DENVER -- Michael Bisping doesn’t hate Jason Miller. If you’ve watched Bisping in his other stints on the “Ultimate Fighter” -- both as a contestant in Season 3 and as a coach in Season 9 -- you realize this is the story within the story in a series running low on plot resources. How can it be that Bisping and Miller remain civil? Traditionally, Bisping gets his dander up good and proper, whether it’s because Tito Ortiz is nurturing Matt Hamill instead of him or that Dan Henderson doesn’t go in for constant barbs (nor get bothered by them).

This time through? Eh. In Mayhem, he has the usual peeves that come along with being in close proximity with somebody for six weeks, but it’s a kind of brotherly annoyance. That’s just Miller. There’s no true malice.

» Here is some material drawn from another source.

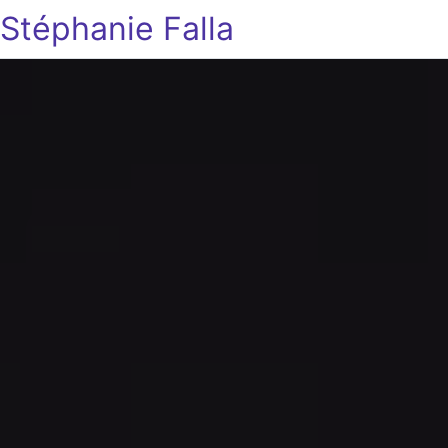
Stéphanie Falla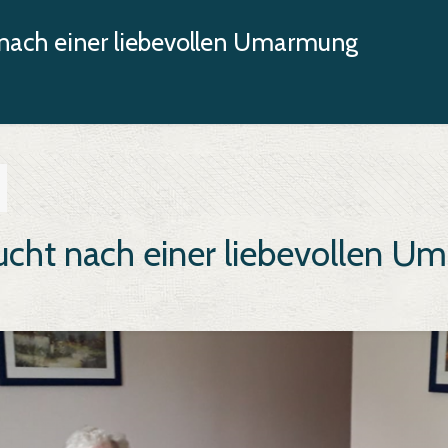
nach einer liebevollen Umarmung
cht nach einer liebevollen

Bisping admitted as much last night to a small group of media at the Paramount Theater in Denver, saying “Mayhem’s alright in small doses, but when you got to spend six weeks with the guy…” This would almost hold true of anybody. Yet, it’s a feat for Miller -- who has an atypical brand of humor -- to remain on any kind of even keel with one of the more combustible tempers in the UFC.

And honestly, in talking about the events that belong to their muzzled past and yet to everyone else’s future, both Miller and Bisping appeared more likeable. There were a few allusions to some pranks to watch out for ... but even they were quick to dismiss these as the worst of the pending clichés. They would know, after all.

Both fighters seemingly understood early that the fights/fighters themselves -- bantams and featherweights -- were all we needed to appreciate the bigger meaning of the show. If you caught the fights on the season premier last night -- 16 fights, 13 finishes, around 25 busted grills -- it’s easy to understand this kind of yielding. This time, though, it’s all about the contestants with a couple of awkwardly entertaining co-stars (Bisping and Miller), which gets it closer to the show’s original design. Given that the lighter-weight classes are the most underexposed in the game, this takes on a little more significance.

Would it have been better if Chael Sonnen were cast opposite Michael Bisping, as the UFC originally wanted? Of course. The possibility of gaskets being blown is good rare fun. But for those who prefer action over words, there are 16 better reasons to tune in.